**给定文本**
*-*-*

Leetcode-Easy 953. Verifying an

题目描述

给定一组单词和字母顺序，然后判断单词之间是否按字典序顺序排序。

字典序的理解：
设想一本英语字典里的单词，哪个在前哪个在后？
显然的做法是先按照第一个字母、以 a、b、c……z 的顺序排列；如果第一个字母一样，那么比较第二个、第三个乃至后面的字母。如果比到最后两个单词不一样长（比如，sigh 和 sight），那么把短者排在前。

Example 1:

Input: words = ["hello","leetcode"], order = "hlabcdefgijkmnopqrstuvwxyz"
Output: true
Explanation: As 'h' comes before 'l' in this language, then the sequence is sorted.

Example 2:

Input: words = ["word","world","row"], order = "worldabcefghijkmnpqstuvxyz"
Output: false
Explanation: As 'd' comes after 'l' in this language, then words[0] > words[1], hence the sequence is unsorted.

Example 3:

Input: words = ["apple","app"], order = "abcdefghijklmnopqrstuvwxyz"
Output: false
Explanation: The first three characters "app" match, and the second string is shorter (in size.) According to lexicographical rules "apple" > "app", because 'l' > '∅', where '∅' is defined as the blank character which is less than any other character (More info).

思路

创建一个字典序，代表每个字母的大小。然后将单词的排序转换为数字字符串排序：
比如'00'<'01','22'<'23'等

代码实现

class Solution:
    def isAlienSorted(self, words: 'List[str]', order: 'str') -> 'bool':
        ld=dict()
        for i in range(25,-1,-1):
            if i<10:
                ld[order[25-i]]='0'+str(i)
            else:
                ld[order[25-i]]=str(i)
        # print(ld)        
        for i in range(len(words)-1):
            lw,rw='',''
            for l in words[i]:
                lw=lw+str(ld[l])
            for l in words[i+1]:
                rw=rw+str(ld[l])
            lw=lw+(20-len(lw))*'9'
            rw=rw+(20-len(rw))*'9'
            # print(lw,rw)
            if lw<rw:
                return False
        return True

其他解法

自己写的运行效率还可以36ms，超过99.7%。然后去讨论区看了下大佬写的，顿时给跪了,思路差不多，但是简洁多了：

class Solution:
    def isAlienSorted(self, words, order):
        m = {c: i for i, c in enumerate(order)}
        words = [[m[c] for c in w] for w in words]
        return all(w1 <= w2 for w1, w2 in zip(words, words[1:]))

*-*-*

**所附列表**

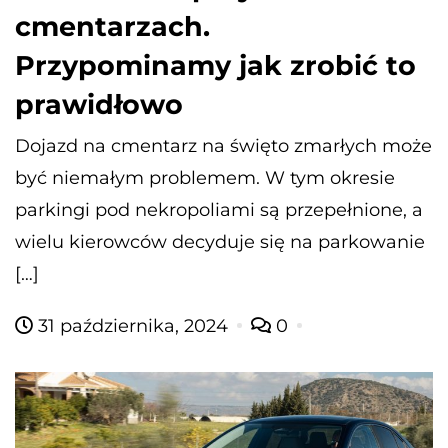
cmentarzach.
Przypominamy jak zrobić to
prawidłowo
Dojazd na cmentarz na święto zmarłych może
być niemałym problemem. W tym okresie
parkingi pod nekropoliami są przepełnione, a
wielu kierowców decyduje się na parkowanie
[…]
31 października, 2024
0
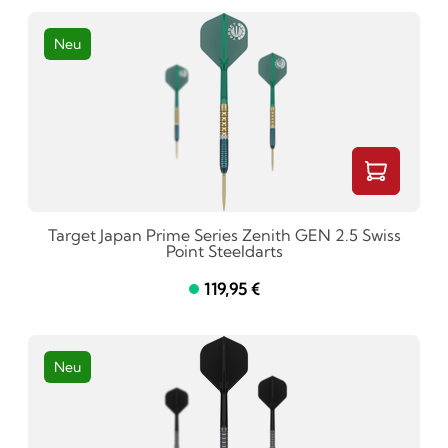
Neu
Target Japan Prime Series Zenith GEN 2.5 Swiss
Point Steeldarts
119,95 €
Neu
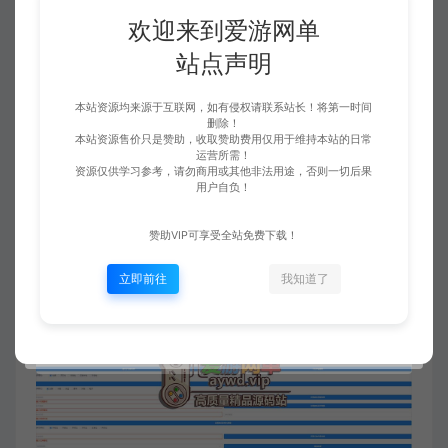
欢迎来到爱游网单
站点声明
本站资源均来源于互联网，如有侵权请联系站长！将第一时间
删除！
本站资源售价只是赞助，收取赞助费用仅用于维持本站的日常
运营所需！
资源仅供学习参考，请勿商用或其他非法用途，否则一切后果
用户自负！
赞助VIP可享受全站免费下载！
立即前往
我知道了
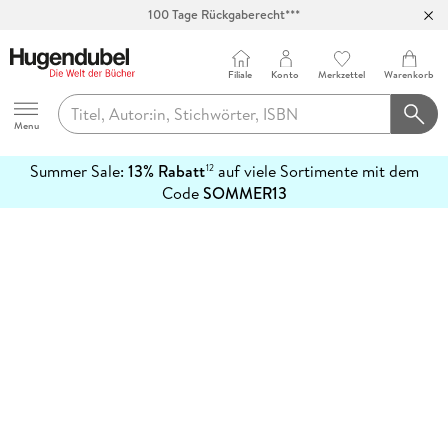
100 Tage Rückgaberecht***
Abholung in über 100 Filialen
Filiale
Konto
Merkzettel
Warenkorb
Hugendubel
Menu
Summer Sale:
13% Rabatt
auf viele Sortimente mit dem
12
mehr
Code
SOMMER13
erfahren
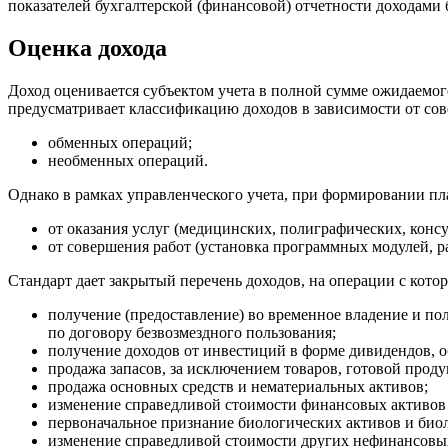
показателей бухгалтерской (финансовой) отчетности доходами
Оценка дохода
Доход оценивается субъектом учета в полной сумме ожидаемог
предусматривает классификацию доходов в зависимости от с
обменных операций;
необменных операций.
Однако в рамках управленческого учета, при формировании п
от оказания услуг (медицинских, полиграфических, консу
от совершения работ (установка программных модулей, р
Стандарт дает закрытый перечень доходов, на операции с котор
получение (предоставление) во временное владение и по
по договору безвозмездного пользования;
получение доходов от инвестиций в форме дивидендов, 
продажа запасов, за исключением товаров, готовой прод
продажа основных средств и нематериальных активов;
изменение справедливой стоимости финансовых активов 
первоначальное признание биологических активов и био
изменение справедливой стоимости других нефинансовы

*-*-*

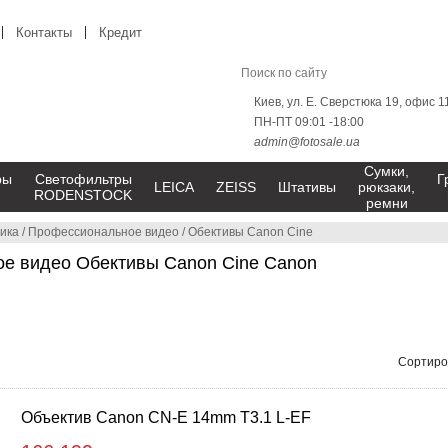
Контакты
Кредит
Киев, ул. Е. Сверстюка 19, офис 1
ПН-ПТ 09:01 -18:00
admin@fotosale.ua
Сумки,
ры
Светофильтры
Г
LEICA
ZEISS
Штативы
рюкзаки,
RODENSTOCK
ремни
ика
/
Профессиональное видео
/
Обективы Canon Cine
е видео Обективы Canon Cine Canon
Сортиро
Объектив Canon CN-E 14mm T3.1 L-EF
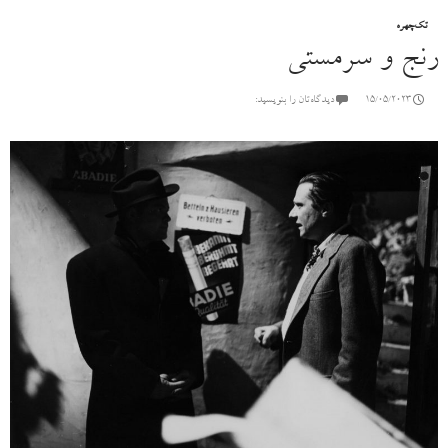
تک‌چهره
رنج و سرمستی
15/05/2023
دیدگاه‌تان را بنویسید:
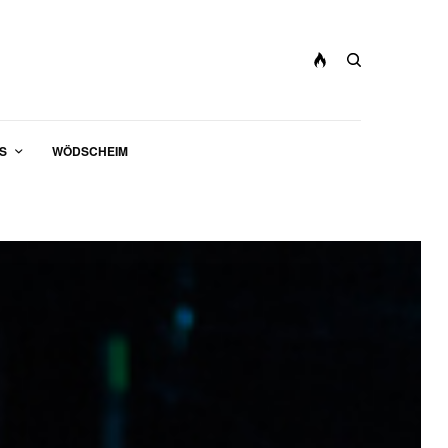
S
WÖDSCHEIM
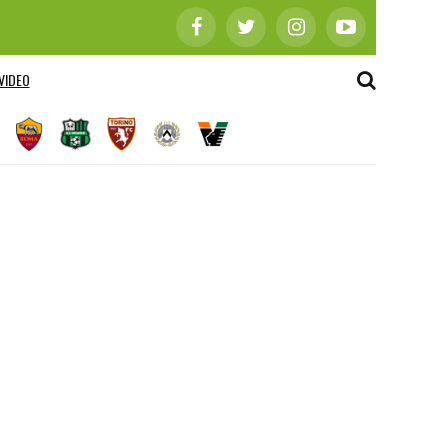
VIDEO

*-*-*

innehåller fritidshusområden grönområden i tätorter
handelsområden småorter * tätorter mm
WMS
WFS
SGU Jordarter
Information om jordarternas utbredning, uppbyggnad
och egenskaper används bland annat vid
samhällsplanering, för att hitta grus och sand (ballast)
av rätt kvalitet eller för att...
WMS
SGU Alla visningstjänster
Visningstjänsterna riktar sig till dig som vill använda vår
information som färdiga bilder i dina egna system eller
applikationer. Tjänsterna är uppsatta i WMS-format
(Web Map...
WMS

*-*-*

**练习题目**
• a. 根据该题解回答：
(i) Example 2 的输出是什么？
(ii) 作者自己写的解法运行用时多少，超过了多少比例？
(iii) 比到最后两个单词长度不同（如 sigh 和 sight）时，哪一个排在前面？
• b. 照原样重抄该题解中的一段：从含有“# print(ld)”的地方开始，抄到“rw=rw+str(ld[l])”为止。

**分题解答**
• a.
(i) false
(ii) 36ms，超过 99.7%
(iii) 较短的那个排在前面

• b.
# print(ld)        
        for i in range(len(words)-1):
            lw,rw='',''
            for l in words[i]:
                lw=lw+str(ld[l])
            for l in words[i+1]:
                rw=rw+str(ld[l])